TASK REQUIREMENTS → Copy out the data word for word, from its first line through the line that contains "List each element's", including that line.

+ + + +

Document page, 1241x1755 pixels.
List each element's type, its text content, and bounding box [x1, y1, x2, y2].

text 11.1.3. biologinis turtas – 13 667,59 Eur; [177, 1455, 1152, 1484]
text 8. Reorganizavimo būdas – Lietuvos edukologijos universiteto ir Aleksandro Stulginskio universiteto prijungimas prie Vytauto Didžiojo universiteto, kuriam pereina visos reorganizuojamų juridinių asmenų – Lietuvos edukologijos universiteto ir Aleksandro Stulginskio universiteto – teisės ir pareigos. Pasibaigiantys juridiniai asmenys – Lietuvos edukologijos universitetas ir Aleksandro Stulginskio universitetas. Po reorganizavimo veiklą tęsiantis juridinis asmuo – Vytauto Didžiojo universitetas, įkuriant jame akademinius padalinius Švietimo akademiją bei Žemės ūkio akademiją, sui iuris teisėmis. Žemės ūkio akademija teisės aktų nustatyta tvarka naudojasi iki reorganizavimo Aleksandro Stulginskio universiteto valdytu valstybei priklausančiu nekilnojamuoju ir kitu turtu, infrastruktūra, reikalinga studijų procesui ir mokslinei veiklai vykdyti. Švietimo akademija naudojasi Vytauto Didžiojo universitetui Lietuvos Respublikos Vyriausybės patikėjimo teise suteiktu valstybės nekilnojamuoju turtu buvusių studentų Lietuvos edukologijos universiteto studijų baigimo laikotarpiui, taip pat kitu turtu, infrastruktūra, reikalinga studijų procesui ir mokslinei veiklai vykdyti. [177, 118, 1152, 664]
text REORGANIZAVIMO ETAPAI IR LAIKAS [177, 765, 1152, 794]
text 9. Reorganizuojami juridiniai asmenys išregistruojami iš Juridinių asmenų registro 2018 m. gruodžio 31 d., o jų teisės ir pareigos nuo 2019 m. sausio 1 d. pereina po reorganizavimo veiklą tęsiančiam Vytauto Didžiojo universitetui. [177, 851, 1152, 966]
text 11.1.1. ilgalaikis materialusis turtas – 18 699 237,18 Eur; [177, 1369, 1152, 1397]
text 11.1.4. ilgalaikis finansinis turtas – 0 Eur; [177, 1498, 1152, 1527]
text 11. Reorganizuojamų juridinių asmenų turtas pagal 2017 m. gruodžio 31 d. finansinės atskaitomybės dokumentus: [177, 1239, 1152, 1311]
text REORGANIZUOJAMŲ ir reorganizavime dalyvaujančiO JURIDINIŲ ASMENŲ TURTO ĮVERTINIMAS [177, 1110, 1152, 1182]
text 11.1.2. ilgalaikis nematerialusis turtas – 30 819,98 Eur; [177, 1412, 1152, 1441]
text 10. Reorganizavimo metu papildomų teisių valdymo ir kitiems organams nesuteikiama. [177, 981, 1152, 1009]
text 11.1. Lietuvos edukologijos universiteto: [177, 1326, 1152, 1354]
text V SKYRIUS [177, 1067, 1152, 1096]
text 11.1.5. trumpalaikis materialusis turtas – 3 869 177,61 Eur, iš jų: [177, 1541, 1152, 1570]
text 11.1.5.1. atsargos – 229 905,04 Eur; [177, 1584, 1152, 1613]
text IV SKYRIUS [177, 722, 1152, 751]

+ + + +

WRITTEN RESPONSE →
Document page, 1241x1755 pixels.
List each element's type, its text content, and bounding box [x1, y1, x2, y2].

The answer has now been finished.